Auch darüber hinaus hat das Erstgericht die besonderen Strafzumessungsgründe vollständig erfasst. Die einer Freiheitsstrafe von vier Monaten entsprechende Sanktion ist auch nach Ansicht des Berufungsgerichts schuld- und tatangemessen. Der Berufung der Staatsanwaltschaft ist allerdings darin beizupflichten, dass die vom angefochtenen Urteil nicht näher erläuterten Voraussetzungen zur Verhängung einer Geldstrafe anstelle der von § 126 Abs 1 StGB primär angedrohten Freiheitsstrafe in Anwendung des § 37 Abs 1 StGB nicht gegeben sind. Nach dieser Gesetzesstelle ist statt auf eine Freiheitsstrafe von nicht mehr als einem Jahr auf eine Geldstrafe von nicht mehr als 720 Tagessätzen zu erkennen, wenn für die Tat keine strengere Strafe als Freiheitsstrafe bis zu fünf Jahren angedroht ist und es nicht der Verurteilung zu einer Freiheitsstrafe bedarf, um den Täter von weiteren strafbaren Handlungen abzuhalten.

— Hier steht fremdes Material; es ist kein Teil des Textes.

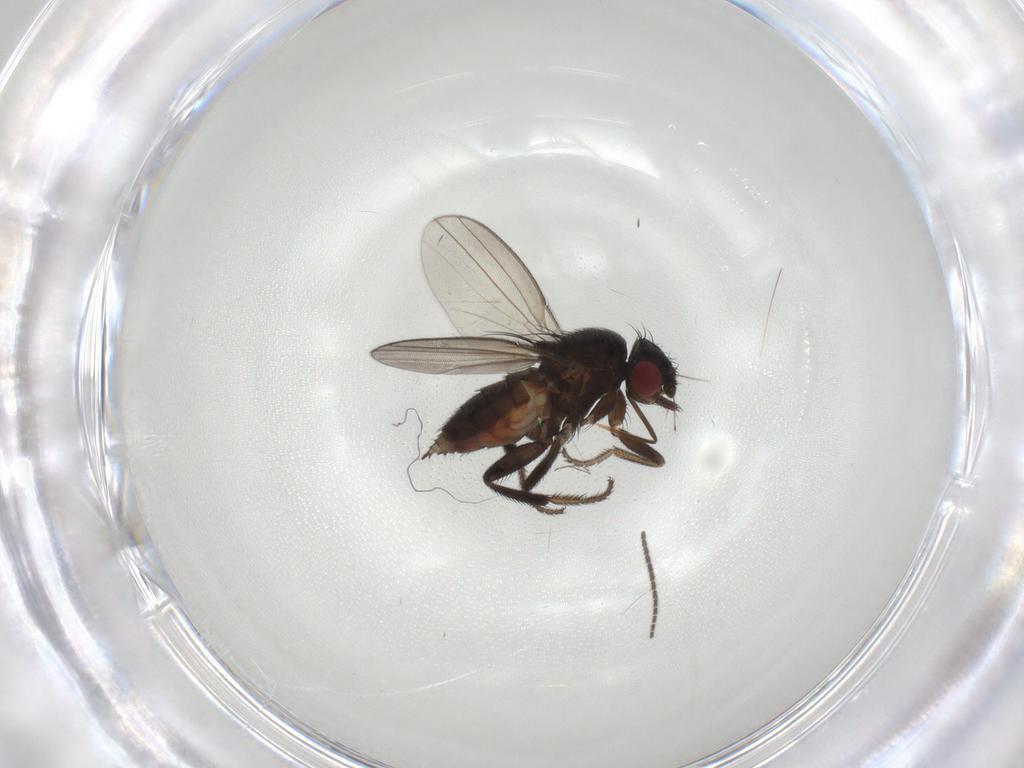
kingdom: Animalia
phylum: Arthropoda
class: Insecta
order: Diptera
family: Milichiidae
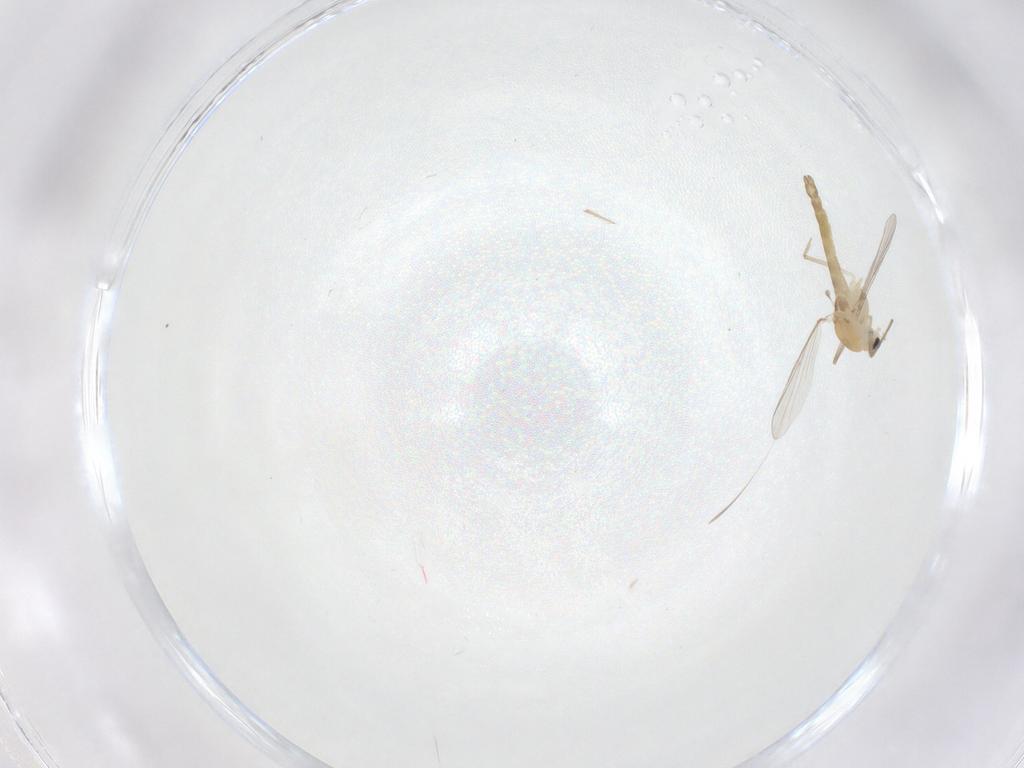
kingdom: Animalia
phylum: Arthropoda
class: Insecta
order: Diptera
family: Chironomidae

Mit Urteil des Landesgerichtes Innsbruck vom 16.5.2022 zu ** wurde der Angeklagte der Vergehen der gefährlichen Drohung nach § 107 Abs 1 StGB, des Vergehens der Nötigung nach §§ 15, 105 Abs 1 StGB, des Vergehens der Körperverletzung nach § 83 Abs 1 und Abs 3 Z 2 erster Fall StGB, des Vergehens der Körperverletzung nach §§ 15, 83 Abs 1 StGB und des Vergehens der schweren Sachbeschädigung nach §§ 125, 126 Abs 1 Z 7, 15 StGB schuldig erkannt und nach § 83 Abs 3 StGB in Anwendung des § 28 Abs 1 StGB zu einer Freiheitsstrafe in der Dauer von sechs Monaten sowie gemäß § 389 Abs 1 StPO zum Ersatz der Kosten des Strafverfahrens verurteilt. Überdies wurde er gemäß § 21 Abs 2 StGB in eine Anstalt für geistig abnorme Rechtsbrecher eingewiesen. Diese Maßnahme wurde bis zu seiner unbedingten Entlassung gemäß Art 6 des Maßnahmenvollzugsanpassungsgesetzes 2022 (kurz: MVAG 2022; BGBl I 2022/223) am 3.4.2024 an ihm vollzogen. Der – einschließlich der vorläufigen Anhaltung - mehr als zweieinhalbjährige Freiheitsentzug war nicht geeignet, den Angeklagten von der neuerlichen Begehung einschlägiger strafbarer Handlungen am 27.2.2025 abzuhalten. Es kann daher nicht davon ausgegangen werden, dass nunmehr die Verhängung einer Geldstrafe anstelle der primär angedrohten Freiheitsstrafe ausreicht, um diese Wirkung beim Angeklagten zu erzielen.
In Stattgebung der Berufung der Staatsanwaltschaft Innsbruck war daher die Anwendung des § 37 Abs 1 StGB aus dem angefochtenen Urteil auszuscheiden und über den Angeklagten eine Freiheitsstrafe von vier Monaten zu verhängen. Die bedingte Nachsicht der Strafe gemäß § 43 Abs 1 StGB scheidet schon aufgrund der einschlägigen Vorstrafe aus.
Der Ausgang des Berufungsverfahrens hat die im Spruch angeführten Kostenfolgen.